Foram muitos os encontros da viagem, cada qual belo em si mesmo. Ouvi testemunhos como a da pessoa que recebeu a Eucaristia do próprio Santo Padre e que manifestava a comoção por aquele acontecimento tão importante em sua vida. Mas me agrada principalmente fixar a atenção no rosto de Bento XVI quando se apresentou na casa do Conde Rul, em Guanajuato: seu esplêndido sorriso, com aquelas crianças que o rodeavam e três mil jovens que o escutavam e saudavam festivos, pouco antes na praça da Paz, traduz a belíssima atmosfera que se criara naquele momento. As palavras que o Santo Padre pronunciou nada tinham de complicado. Expressavam uma realidade simples mas essencial, isto é, as crianças são importantes; portanto; devem ser acolhidas, protegidas, acompanhadas e amadas. E sobretudo devem ser educadas. Naquele momento, tive a sensação que o Papa, com suas palavras, colocava inquietude no coração de todos os sábios do México, daqueles que praticam a violência, a injustiça ou que fazem as crianças indefesas da pobreza, da educação de má qualidade e da exploração sexual. Frente a estas situações criadas pela pequenez humana, o Papa respondeu com uma bela frase, endereçada não apenas a seus pequenos ouvintes: “Cada um de vocês é um dom de Deus, para o México e para o mundo”.

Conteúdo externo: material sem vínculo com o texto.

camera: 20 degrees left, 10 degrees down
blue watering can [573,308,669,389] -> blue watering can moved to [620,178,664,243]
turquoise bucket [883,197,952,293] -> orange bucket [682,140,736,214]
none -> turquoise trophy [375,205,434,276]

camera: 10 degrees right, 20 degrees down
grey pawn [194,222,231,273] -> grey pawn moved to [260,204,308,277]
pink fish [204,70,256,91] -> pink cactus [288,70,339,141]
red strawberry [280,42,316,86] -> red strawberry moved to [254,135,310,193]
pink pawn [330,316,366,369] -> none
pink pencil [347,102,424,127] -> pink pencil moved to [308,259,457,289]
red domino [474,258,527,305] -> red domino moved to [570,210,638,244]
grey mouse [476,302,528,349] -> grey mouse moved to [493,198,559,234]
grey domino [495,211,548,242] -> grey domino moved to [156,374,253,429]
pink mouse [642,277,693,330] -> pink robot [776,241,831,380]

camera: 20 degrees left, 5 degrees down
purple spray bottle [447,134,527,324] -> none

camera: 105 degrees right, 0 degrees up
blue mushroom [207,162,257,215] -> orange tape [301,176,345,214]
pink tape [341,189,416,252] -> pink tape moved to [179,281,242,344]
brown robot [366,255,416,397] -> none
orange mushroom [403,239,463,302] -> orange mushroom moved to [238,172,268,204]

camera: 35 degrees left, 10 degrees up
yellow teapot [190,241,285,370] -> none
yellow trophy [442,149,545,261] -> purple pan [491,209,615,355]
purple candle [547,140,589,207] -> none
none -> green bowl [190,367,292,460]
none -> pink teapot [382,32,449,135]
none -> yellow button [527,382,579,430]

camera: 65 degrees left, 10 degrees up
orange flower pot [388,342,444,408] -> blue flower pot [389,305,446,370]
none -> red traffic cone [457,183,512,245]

Como o Santo Padre viveu aqueles dias?
Pareceu-me muito contente, não apenas pelo acolhimento que lhe dispensaram mas, principalmente, pelo que tal fervor revela e que o levou a analisar com olhar lúcido uma situação da qual conhece as ambiguidades e as contradições. Por exemplo, em resposta ao Arcebispo de León, José Guadalupe Martin Rábago, que, em sua saudação, não hesitou em mencionar uma “realidade dramática”, “alimentada por raízes perversas”, nas quais “a pobreza, a falta de oportunidade, a corrupção, a impunidade, a crise do sistema judiciário e a troca cultural levam à convicção de que esta vida vale a pena ser vivida apenas se permite acumular bens, sem levar em conta suas consequências e seu custo”, o Papa tocou o ponto nevrálgico da realidade, insistindo na necessidade de “ter um coração novo”, no qual Cristo possa habitar como príncipe da paz, graças ao poder de Deus que é a potência do Bem, a força do Amor. Muito concretamente, não hesitou em convidar a resistir à tentação de uma “fé superficial e rotineira”, muitas vezes “fragmentada e incoerente”, a “superar o cansaço da fé e recuperar alegria de ser cristãos”. Estas palavras são fortes, nada tem de complacente e vão ao cerne do risco que aflige muitíssimos cristãos que, infelizmente, se contentam com uma fé sentimental que, como disse o Santo Padre na conferência de imprensa aos jornalistas durante o voo a Roma, tem muito pouco a ver com a vida diária. Por isto, recolocou a intuição dos Bispos de Aparecida que convida os cristãos a viver um encontro verdadeiro com o Senhor para ser autênticos discípulos e missionários.